- Rotimi Jaiyeola Olagunju1, Henry Kelechi Uroh2, Evurulobi Ezenwoke Ishmael3, Onyinyechi Godslove Ibegbu4
- DOI: 10.5281/zenodo.18833697
- GAS Journal of Arts Humanities and Social Sciences (GASJAHSS)
Brazil’s Gov.br platform sits at the center of a rapidly expanding federal digital government agenda, raising a key inclusion question: does digitalization reduce access barriers to public services, or does it relocate exclusion into new digital bottlenecks? This study evaluates “barrier relocation” by identifying which factors best predict citizens’ difficulty completing Gov.br-enabled federal public services. Using a mixed-mode survey with two components online self-reports by focal service users and community-based proxy reports for focal users whose attempts were observed or assisted the study measures four barrier domains: connectivity constraints, digital skills, documentation/identity-related constraints, and platform design/usability frictions.

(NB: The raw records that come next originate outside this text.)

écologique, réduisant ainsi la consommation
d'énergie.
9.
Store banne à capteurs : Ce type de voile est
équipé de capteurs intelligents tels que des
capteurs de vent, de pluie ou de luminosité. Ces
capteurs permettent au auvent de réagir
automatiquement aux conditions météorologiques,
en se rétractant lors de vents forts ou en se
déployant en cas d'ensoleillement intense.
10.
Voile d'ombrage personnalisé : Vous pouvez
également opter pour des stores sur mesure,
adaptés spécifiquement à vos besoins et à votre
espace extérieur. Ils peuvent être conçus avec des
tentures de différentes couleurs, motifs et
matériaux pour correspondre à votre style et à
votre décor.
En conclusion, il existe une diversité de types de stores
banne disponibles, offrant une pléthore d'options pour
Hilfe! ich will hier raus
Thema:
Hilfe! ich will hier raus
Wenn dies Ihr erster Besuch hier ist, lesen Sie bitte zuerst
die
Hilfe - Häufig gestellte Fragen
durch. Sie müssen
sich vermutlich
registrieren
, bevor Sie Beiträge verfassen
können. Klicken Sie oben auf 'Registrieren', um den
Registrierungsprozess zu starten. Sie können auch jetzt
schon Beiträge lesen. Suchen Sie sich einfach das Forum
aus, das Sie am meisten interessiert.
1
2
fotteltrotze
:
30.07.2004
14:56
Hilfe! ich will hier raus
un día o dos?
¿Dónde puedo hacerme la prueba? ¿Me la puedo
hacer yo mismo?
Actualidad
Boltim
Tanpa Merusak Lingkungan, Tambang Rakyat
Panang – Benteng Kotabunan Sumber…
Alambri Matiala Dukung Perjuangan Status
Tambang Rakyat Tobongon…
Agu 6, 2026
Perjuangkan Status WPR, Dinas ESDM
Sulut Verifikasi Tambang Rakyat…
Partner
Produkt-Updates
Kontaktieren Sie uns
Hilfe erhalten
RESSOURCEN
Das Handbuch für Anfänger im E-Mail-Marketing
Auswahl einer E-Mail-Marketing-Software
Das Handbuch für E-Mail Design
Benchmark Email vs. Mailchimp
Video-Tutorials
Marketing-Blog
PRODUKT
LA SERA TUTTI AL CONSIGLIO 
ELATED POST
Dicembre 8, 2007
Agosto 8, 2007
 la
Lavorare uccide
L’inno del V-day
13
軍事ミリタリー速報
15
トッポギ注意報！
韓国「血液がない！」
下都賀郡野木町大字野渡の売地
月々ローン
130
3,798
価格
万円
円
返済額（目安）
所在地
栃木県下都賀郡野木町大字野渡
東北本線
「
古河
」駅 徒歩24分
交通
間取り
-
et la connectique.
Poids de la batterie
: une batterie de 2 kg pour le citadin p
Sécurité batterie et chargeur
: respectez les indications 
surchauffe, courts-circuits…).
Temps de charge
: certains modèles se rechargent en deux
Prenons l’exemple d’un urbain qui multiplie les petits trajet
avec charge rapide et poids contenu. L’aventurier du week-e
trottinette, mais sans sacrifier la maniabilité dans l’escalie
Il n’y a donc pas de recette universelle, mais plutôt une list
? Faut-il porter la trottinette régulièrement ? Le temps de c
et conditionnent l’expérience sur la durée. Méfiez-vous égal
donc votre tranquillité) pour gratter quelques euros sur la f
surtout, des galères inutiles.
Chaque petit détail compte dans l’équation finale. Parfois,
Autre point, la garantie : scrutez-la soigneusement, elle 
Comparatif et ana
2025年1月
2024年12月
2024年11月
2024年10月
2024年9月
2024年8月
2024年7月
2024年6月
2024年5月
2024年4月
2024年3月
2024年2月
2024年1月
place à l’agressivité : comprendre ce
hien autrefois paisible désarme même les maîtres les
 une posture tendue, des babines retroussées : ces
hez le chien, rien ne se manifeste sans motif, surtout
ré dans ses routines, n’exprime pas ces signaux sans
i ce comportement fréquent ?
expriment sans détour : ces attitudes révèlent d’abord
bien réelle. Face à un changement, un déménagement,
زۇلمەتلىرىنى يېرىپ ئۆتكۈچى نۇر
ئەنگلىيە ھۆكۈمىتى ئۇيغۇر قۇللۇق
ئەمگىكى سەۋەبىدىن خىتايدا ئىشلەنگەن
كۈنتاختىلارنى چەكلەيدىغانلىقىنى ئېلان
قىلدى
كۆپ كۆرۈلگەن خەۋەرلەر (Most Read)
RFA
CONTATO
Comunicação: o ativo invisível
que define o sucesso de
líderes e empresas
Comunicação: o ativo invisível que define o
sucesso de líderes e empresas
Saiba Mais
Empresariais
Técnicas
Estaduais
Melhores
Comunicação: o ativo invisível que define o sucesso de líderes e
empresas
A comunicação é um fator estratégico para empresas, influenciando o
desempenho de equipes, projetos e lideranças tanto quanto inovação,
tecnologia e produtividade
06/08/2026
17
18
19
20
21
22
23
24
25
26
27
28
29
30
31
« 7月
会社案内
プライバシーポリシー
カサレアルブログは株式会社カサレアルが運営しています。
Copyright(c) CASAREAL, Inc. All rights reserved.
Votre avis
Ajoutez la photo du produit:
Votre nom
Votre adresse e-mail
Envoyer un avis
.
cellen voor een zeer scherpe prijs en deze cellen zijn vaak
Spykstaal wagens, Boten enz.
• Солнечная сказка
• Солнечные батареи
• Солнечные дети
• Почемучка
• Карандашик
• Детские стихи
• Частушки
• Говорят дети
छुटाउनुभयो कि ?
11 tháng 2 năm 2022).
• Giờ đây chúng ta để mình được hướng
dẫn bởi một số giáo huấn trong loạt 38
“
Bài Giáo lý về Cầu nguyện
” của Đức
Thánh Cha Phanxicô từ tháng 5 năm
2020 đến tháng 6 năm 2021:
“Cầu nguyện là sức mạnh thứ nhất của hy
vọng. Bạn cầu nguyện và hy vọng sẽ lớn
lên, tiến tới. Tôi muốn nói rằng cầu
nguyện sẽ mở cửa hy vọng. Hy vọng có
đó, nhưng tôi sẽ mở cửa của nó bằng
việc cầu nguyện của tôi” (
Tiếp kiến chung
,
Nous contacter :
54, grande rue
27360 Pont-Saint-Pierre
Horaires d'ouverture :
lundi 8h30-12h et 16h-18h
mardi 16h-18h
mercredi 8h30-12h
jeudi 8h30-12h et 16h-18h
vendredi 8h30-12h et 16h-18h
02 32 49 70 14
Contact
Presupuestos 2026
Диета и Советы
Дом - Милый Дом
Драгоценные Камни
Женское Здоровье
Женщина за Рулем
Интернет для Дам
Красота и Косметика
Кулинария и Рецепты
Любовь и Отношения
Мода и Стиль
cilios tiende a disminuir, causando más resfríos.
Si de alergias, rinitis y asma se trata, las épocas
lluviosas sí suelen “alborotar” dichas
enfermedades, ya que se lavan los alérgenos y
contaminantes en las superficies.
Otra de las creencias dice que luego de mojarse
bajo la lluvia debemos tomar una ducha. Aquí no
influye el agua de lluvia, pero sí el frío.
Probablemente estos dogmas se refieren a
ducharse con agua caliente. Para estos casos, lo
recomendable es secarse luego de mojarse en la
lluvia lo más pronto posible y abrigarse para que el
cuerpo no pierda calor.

Logistic regression models estimate the independent association of each domain with reported difficulty, and average marginal effects translate results into probability changes for comparability. Across 1,204 cases, 31.7% reported difficulty, with higher difficulty in proxy-reported cases than online self-reports. In the fully adjusted model, connectivity constraints increased the odds of difficulty (OR = 1.38), while digital skills reduced it (OR = 0.62). Documentation/identity constraints (OR = 2.41) and platform friction (OR = 1.71) remained strong predictors net of connectivity and skills, indicating that digital government can shift barriers from physical access costs toward identity verification pathways, record consistency, and user experience. Marginal effects show documentation/identity constraints as the largest contributor (+11.9 percentage points), followed by platform friction (+6.3) and connectivity (+4.2), while higher skills reduce difficulty (−7.6). The findings imply that inclusion-oriented digital government reform requires a combined approach improving infrastructure and capability while strengthening identity recovery and record-correction pathways and reducing avoidable design friction so that platform centralization scales access rather than scaling exclusion.